▶ **Potongan Dokumen**:
┄┄┄┄┄┄┄┄┄┄
Marginalisasi buruh dapat dilihat dari hubungan dan dinamika relasi buruh, negara, dan pasar. Sebagian ahli hanya melihat dari sisi ekonomi dengan dominasi kepentingan modal dalam relasi ketiganya. Padahal, dalam pemahaman holistik perlu tambahan
aspek globalisasi dan perdagangan bebas, sistem demokrasi dan desentralisasi, kemiskinan dan pengangguran, serta sistem hubungan industrial.
Para kapitalis butuh situasi yang ramah terhadap pasar yang memungkinkan mereka berinvestasi. Mereka butuh fleksibilitas pasar kerja, yang berpihak kepada pemilik modal agar mudah mendapatkan dan memberhentikan pekerja dengan harga pasar. Ketidakfleksibelan pasar juga bersumber pada tingginya level manfaat asuransi pekerja, waktunya berlangsung lama, ketatnya aturan jam kerja, besarnya kewajiban upah lembur, besarnya kekuasaan serikat buruh, atau aturan keselamatan kerja yang terlalu bagus (Solow, 1998).
Pemerintah meyakini fleksibilitas adalah jawaban untuk menarik investor sekaligus meningkatkan penyerapan tenaga kerja. Maka, kebijakan fleksibilitas pasar tenaga kerja pun diadopsi Bappenas (Tjandraningsih dan Puspitaningrum, 2005). Tingginya tingkat kemiskinan dan pengangguran, masing-masing 14,15 persen dan 7,87 persen (Agustus 2009, BPS), mendorong pemerintah mengutamakan penciptaan lapangan kerja.

 

Fleksibilitas pasar
Lahirnya UU Nomor 13 Tahun 2003 tentang Ketenagakerjaan memberi peluang fleksibilitas pasar tenaga kerja dengan menciptakan sistem baru ketenagakerjaan, seperti kontrak (Pasal 59) dan outsourcing (Pasal 65-66). Dengan sistem ini, perusahaan di Indonesia bisa memperoleh harga buruh termurah dan terhindar dari tuntutan pesangon karena tak mempekerjakan buruh tetap.
Meskipun sebenarnya ada batasan dalam sistem kerja kontrak (Perjanjian Kerja Waktu Tertentu), yaitu hanya untuk pekerjaan tidak inti, pengawasan pemerintah masih sangat kurang.
Konsekuensinya, nasib buruh semakin buruk. Pertama, buruh harus bertahan dengan sistem kerja kontrak yang tidak memberikan kepastian karier dan kenaikan pendapatan yang sesuai masa kerja. Kedua, buruh kontrak tidak berkesempatan masuk serikat buruh sehingga tidak mendapat perlindungan kolektif dari serikat buruh, seperti perjanjian kerja bersama (PKB).
┄┄┄┄┄┄┄┄┄┄
▶ **Cuplikan Daftar**:
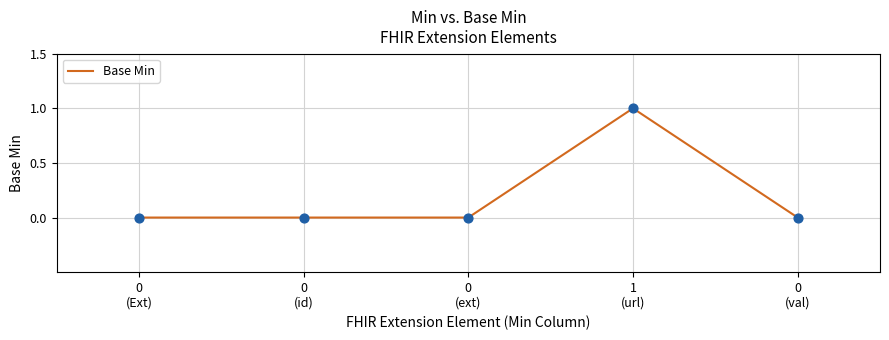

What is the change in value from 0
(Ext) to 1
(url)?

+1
┄┄┄┄┄┄┄┄┄┄
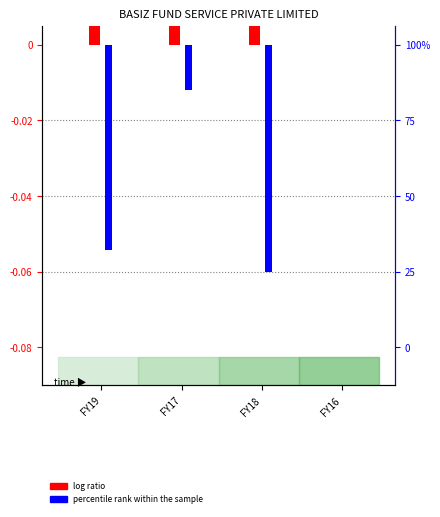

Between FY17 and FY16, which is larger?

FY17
┄┄┄┄┄┄┄┄┄┄
▶ **Petunjuk**:
1. Tentukan apakah setiap pernyataan berikut sesuai dengan teks tentang marginalisasi buruh. Jawab ya atau tidak, lalu kutip kata-kata teks yang menentukan jawabannya.
(a) UU Nomor 13 Tahun 2003 mengatur sistem kontrak dalam Pasal 59.
(b) Tingkat pengangguran pada Agustus 2009 menurut BPS adalah 14,15 persen.
(c) Buruh kontrak berkesempatan masuk serikat buruh.
2. Tuliskan ulang bagian teks tentang marginalisasi buruh dari "Meskipun sebenarnya ada" sampai "masih sangat kurang." tanpa mengubah satu kata pun.
Daftar itu tidak ada kaitannya dengan teks tentang marginalisasi buruh.

▶ **Jawaban**:
1.
(a) Ya: "seperti kontrak (Pasal 59) dan outsourcing (Pasal 65-66)"
(b) Tidak: "Tingginya tingkat kemiskinan dan pengangguran, masing-masing 14,15 persen dan 7,87 persen"
(c) Tidak: "buruh kontrak tidak berkesempatan masuk serikat buruh"

2.
Meskipun sebenarnya ada batasan dalam sistem kerja kontrak (Perjanjian Kerja Waktu Tertentu), yaitu hanya untuk pekerjaan tidak inti, pengawasan pemerintah masih sangat kurang.